Los niños se despiden

El cielo del Paradero de Camarones es demasiado grande. Una calle principal y dos callejones que se entrecruzan entre sí no dan abasto para tantas nubes. De manera que cuando un avión atraviesa por encima de mi pueblo se ve desde todas partes, no hay manera de que pueda pasar inadvertido.
Mi generación, es decir, los que fuimos niños en la década del setenta del siglo pasado, tenía una costumbre. Cada vez que un aparato sobrevolaba el espacio aéreo del Paradero de Camarones, mirábamos hacia arriba y gritábamos: “¡Adiós Fidel!”, con las dos manos en alto repetíamos una y otra vez “¡Adiós Fidel!”.
El pasado domingo, cuando le vi ataviado con una indumentaria Adidas (¿será un descuido o un tardío patrocinio?), sin el disfraz de guerrero y con demasiado tinte en la barba (supongo que el nerviosismo o la prisa de los maquillistas), recordé aquella cándida e inconcebible manía que llegó a interrumpir hasta los más reñidos juegos de pelota en el potrero de Felo López.

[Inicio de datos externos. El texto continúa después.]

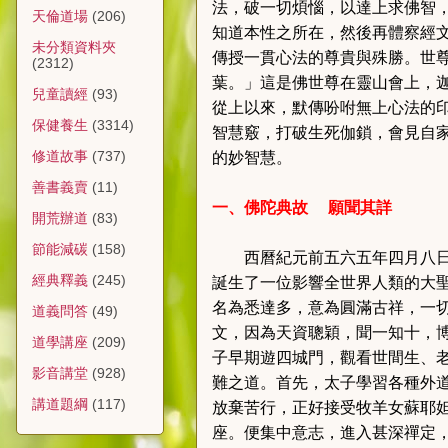
法，破一切煩惱，以達上求佛智
天倫道場
(206)
知道本性之所在，然後再體察經
未分類資料夾
傳授一貫心法的尊貴與殊勝。世
(2312)
葉。」這是佛世尊在靈山會上，
兒童讀經
(93)
從上以來，默傳吩咐無上心法的
保健養生
(3314)
智慧竅，打破生死伽鎖，會見自
修道故事
(737)
的妙智慧。
善書義賣
(11)
一、佛陀典故
願聞其詳
開荒辦道
(83)
節能減碳
(158)
西曆紀元前五六五年四月八
經典釋義
(245)
誕生了一位影響全世界人類的大
名為悉達多，意為圓滿古祥，一
道義問答
(49)
文，因為天資聰穎，聞一知十，
道學講座
(209)
子早期遊四城門，觀看世間生、
影音講堂
(928)
難之道。首先，太子學習各種外
講道題綱
(117)
放棄苦行，正好接受牧羊女蘇耶
座。便集中意志，進入甚深禪定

En voz muy baja repetí aquel grito. Lo hice por los que entonces nos jugábamos nuestra inocencia sin camisa y al resisterio del sol, lo hice porque estoy convencido de que pase lo que pase, dentro de una semana o de un año, allí nada volverá a ser lo mismo.

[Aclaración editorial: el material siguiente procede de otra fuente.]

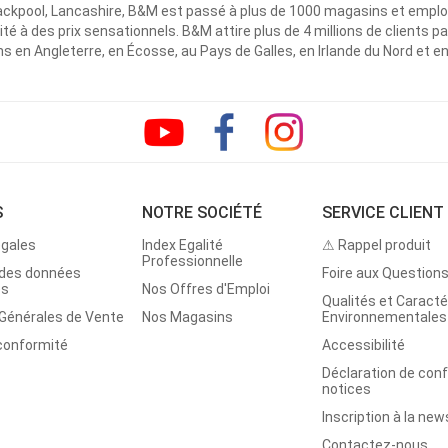
ackpool, Lancashire, B&M est passé à plus de 1000 magasins et emplo
ité à des prix sensationnels. B&M attire plus de 4 millions de clients
 en Angleterre, en Écosse, au Pays de Galles, en Irlande du Nord et e
S
NOTRE SOCIÉTÉ
SERVICE CLIENT
égales
Index Egalité
⚠ Rappel produit
Professionnelle
 des données
Foire aux Question
es
Nos Offres d'Emploi
Qualités et Caracté
 Générales de Vente
Nos Magasins
Environnementales
 conformité
Accessibilité
Déclaration de con
notices
Inscription à la new
Contactez-nous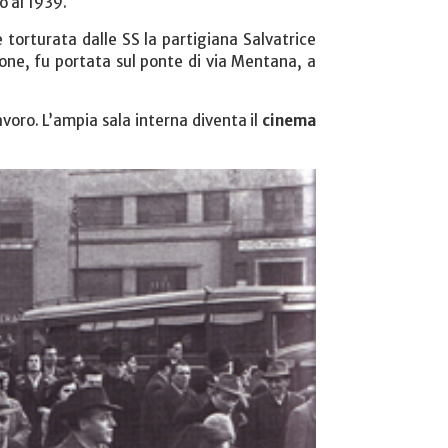
o al 1939.
 torturata dalle SS la partigiana Salvatrice
one, fu portata sul ponte di via Mentana, a
avoro. L’ampia sala interna diventa il
cinema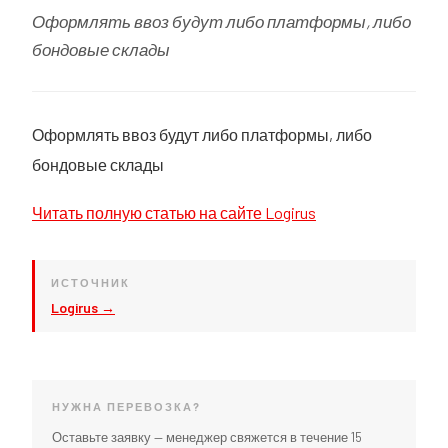
Оформлять ввоз будут либо платформы, либо
бондовые склады
Оформлять ввоз будут либо платформы, либо
бондовые склады
Читать полную статью на сайте Logirus
ИСТОЧНИК
Logirus →
НУЖНА ПЕРЕВОЗКА?
Оставьте заявку — менеджер свяжется в течение 15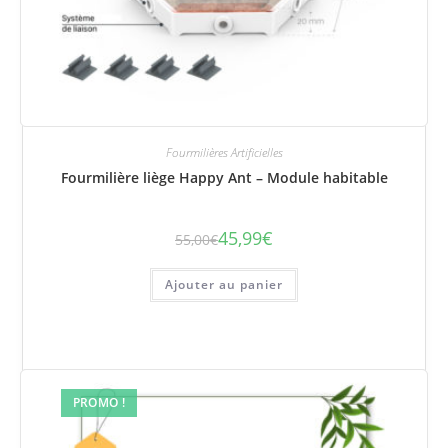
Fourmilières Artificielles
Fourmilière liège Happy Ant – Module habitable
45,99
€
55,00
€
Le
Le
prix
prix
initial
actuel
était :
est :
Ajouter au panier
55,00€.
45,99€.
PROMO !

El que ya no tiene que echarle leña al fuego

En un viejo Reglamento, publicado por los Ferrocarriles Consolidados de Cuba, se advierte que el fogonero es quien auxilia al maquinista en todo lo que se refiere a sus obligaciones y en la economía del combustible, además de prestarle atención a la vía en caso de señales y obstrucciones.
Cuando desaparecieron las locomotoras de vapor, las funciones del fogonero se redujeron aún más. Desde entonces, apenas se cerciora de que el tren permanezca completo al salir de las curvas y de tirar del silbato si el maquinista no puede hacerlo.
De niño me fascinaba la idea de ser maquinista, pero poco a poco descubrí los privilegios de viajar en el lugar del fogonero. Con la vista fija en el horizonte de la vía, su oficio le permite concentrarse en el entorno que se le viene encima a toda velocidad. Como ya no tiene que estar pendiente de la caldera, el fogonero puede ponerle más atención a la tumultuosa cotidianidad del viaje.
Por eso, además de las señales y obstrucciones, advierte las cosas que le deslumbran, soliviantan o preocupan. Se trata de un individuo que ya no tiene que echarle leña al fuego, que sólo se cuida de mirar hacia atrás al final de cada curva y de tirar del silbato cuando el maquinista no puede hacerlo bajo ninguna circunstancia.